И он рассказал монаху, как однажды был приглашен на беседу в одну из двуязычных школ Святого Энды, расположенную в Рэтфарнеме, в предместье Дублина. После беседы он подарил ученикам вывезенную из Амазонии духовую трубку — это была премия тому из выпускников, кто лучше всех напишет экзаменационное сочинение по-гэльски. Он был до глубины души потрясен тем, как волнует этих подростков „ирландская идея“, как лелеют они память о прошлом своей отчизны, какую действенную любовь питают к ее истории, ее героям и святым, ее культуре, с каким поистине религиозным экстазом исполняют древние кельтские песнопения и гимны. И одновременно — тем, сколь высок накал католичества, которое уживается в этих стенах с не менее неистовым патриотизмом: Пирсу удалось сделать так, что в душах этих юнцов, точно так же, как в душах его самого, его брата Уилли и сестры Маргарет, тоже преподававших в этой школе, они слились воедино.

— И все эти сотни, тысячи юнцов пойдут умирать, станут пушечным мясом, отец мой. Взяв винтовки и револьверы, с которыми не знают даже, как обращаться, они пойдут на орудия и пулеметы, вступят в единоборство с солдатами и офицерами мощнейшей в мире армии. И ничего не достигнут. Разве это не ужасно?
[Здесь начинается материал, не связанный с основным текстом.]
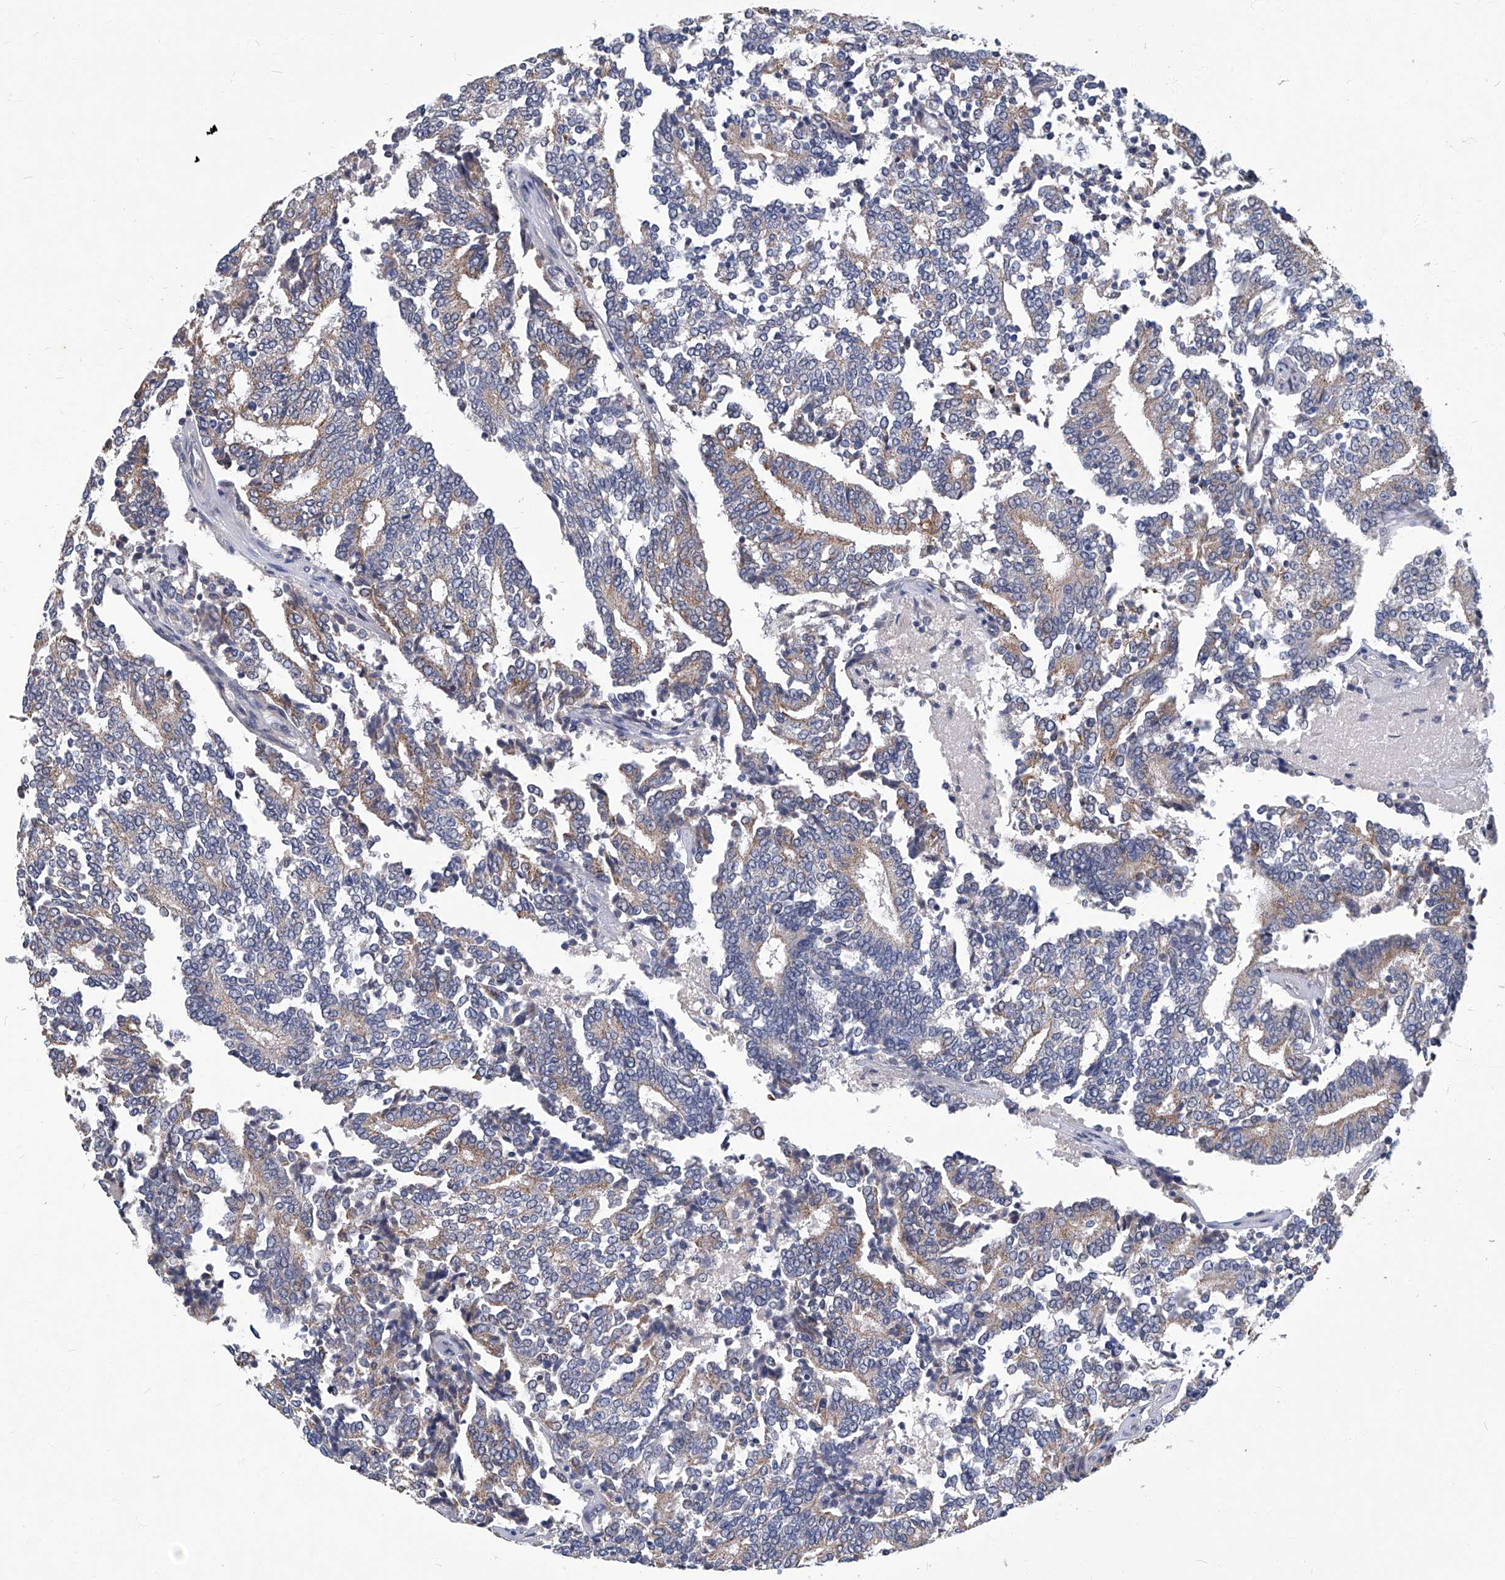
{"staining": {"intensity": "weak", "quantity": "25%-75%", "location": "cytoplasmic/membranous"}, "tissue": "prostate cancer", "cell_type": "Tumor cells", "image_type": "cancer", "snomed": [{"axis": "morphology", "description": "Normal tissue, NOS"}, {"axis": "morphology", "description": "Adenocarcinoma, High grade"}, {"axis": "topography", "description": "Prostate"}, {"axis": "topography", "description": "Seminal veicle"}], "caption": "Prostate cancer (adenocarcinoma (high-grade)) stained with a protein marker shows weak staining in tumor cells.", "gene": "TGFBR1", "patient": {"sex": "male", "age": 55}}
— Ужасно, Роджер, ужасно, — кивнул доминиканец. — Но, быть может, насчет того, что ничего не достигнут, — я не вполне могу согласиться. — Он помолчал и потом заговорил медленно, горестно и взволнованно: — Ирландия, как вы знаете, — страна глубоко христианская. Может быть, из-за своего особенного положения, оттого, что была покорена и завоевана, но к слову Христа она оказалась восприимчивей других. Или оттого, что у нас были такие миссионеры и апостолы, как святой Патрик, обладавшие невероятной убедительностью, вера укоренилась в нас глубже, чем в ком-либо еще. И для нас католичество — это прежде всего религия тех, кто страдает. Обездоленных, отверженных, голодных, побежденных. И вопреки той силе, что сокрушила нас, эта вера не дала нашей нации распасться. А в основе ее лежит идея мученичества. Самопожертвования. Не так ли поступил Христос? Он вочеловечился и принял жесточайшие муки. Предательство, пытки, смерть на кресте. Разве все это оказалось впустую, Роджер?

Кейсмент вспомнил Пирса и Планкетта, свято убежденных, что борьба за свободу — дело больше мистическое, чем гражданское.

— Я понимаю вас, отец мой. И знаю, что и Пирс, и Планкетт, и даже Том Кларк, слывущий в этих кругах прагматиком и реалистом, убеждены, что восстание будет самопожертвованием. И что их гибель, обретя значение символическое, станет побудительной силой для всех ирландцев. Я понимаю их тягу к мученичеству. Но имеют ли они право вести за собой людей, не имеющих ни их опыта, ни четкого взгляда на мир, — юнцов, не знающих, что идут на бойню всего лишь ради того, чтобы послужить примером?

— Я уже говорил вам, Роджер: то, что они делают, не вызывает у меня восхищения. Мученичество — есть нечто такое, что христианин смиренно приемлет, но не ищет намеренно. Но, может быть, без самопожертвования и подобных деяний наш мир никогда бы не пришел к гуманизму? И в любом случае сейчас меня больше тревожите вы. Если попадетесь англичанам, сражаться вам не придется. Вас будут судить за государственную измену.

— Раз уж я ввязался в это, отец мой, то должен быть последовательным и идти до конца. Не могу выразить словами, сколь многим я обязан вам. Благословите меня.

Он опустился на колени. Патер Кротти перекрестил его и, подняв, заключил в объятия.